Gluten-free Peanut Butter Cookies (grain-free, dairy-free)
- Prep Time:
- Cook Time:
- Ready in:
- Yield: 8 cookies
- 3/4 cup (192 grams) natural peanut butter (the kind with just peanuts and salt - no added fat or sugar) - see the post for more notes concerning peanut butter
- 3/4 cup (150 grams) coconut sugar, very tightly packed (it's best to weigh this)
- 1 1/2 teaspoons vanilla extract
- 1/4 teaspoon salt (add more if your peanut butter is unsalted)
- 1/2 teaspoon baking soda
- 1 large egg (50 grams, out of shell), cold
- Preheat the oven to 350 °F (170 °C) and line a baking sheet with a piece of parchment paper. Position the oven rack to the lower third of the oven.

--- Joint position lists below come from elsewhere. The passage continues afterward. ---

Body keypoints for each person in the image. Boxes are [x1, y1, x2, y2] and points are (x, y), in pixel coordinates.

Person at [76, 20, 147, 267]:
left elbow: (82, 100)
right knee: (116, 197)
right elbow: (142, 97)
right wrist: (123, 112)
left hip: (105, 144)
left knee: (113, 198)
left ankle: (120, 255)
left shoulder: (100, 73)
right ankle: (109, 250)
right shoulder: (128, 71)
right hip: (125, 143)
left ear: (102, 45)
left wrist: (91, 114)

- In a medium mixing bowl, add all the ingredients. Use an electric mixer on low to combine it. At first it will be very thin but after about 30 seconds of mixing, it should be firm enough to roll into balls. The dough may or may not feel oily.

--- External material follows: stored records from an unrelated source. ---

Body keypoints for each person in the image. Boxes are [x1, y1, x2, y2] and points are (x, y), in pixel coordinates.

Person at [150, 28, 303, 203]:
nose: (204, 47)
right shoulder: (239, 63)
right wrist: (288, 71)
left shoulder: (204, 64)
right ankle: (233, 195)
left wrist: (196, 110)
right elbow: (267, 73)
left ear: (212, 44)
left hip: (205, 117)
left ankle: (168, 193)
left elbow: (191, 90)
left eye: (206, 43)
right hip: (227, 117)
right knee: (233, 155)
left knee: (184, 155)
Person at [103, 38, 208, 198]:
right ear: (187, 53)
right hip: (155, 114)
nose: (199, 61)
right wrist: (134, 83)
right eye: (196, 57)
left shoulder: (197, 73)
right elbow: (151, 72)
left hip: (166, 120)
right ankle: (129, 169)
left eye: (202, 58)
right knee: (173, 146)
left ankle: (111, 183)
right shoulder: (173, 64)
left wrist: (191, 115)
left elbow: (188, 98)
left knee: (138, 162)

- Divide into 8 50-gram balls and place about 4" apart on the prepared cookie sheet. They spread a lot!
- Bake immediately (it seems as though letting them sit for a while affects how they bake up). Bake for 11-14 minutes or until they've crackled nicely and no longer appear wet in the middle (I needed 14 minutes but you may need less if you use a dark pan, make smaller cookies, etc.). Let them cool completely on the baking sheet (where they'll continue to bake). If you don't let them cool on the baking sheet, the bottoms of the cookies likely won't be baked enough.
- Store in an airtight container for up to 5 days.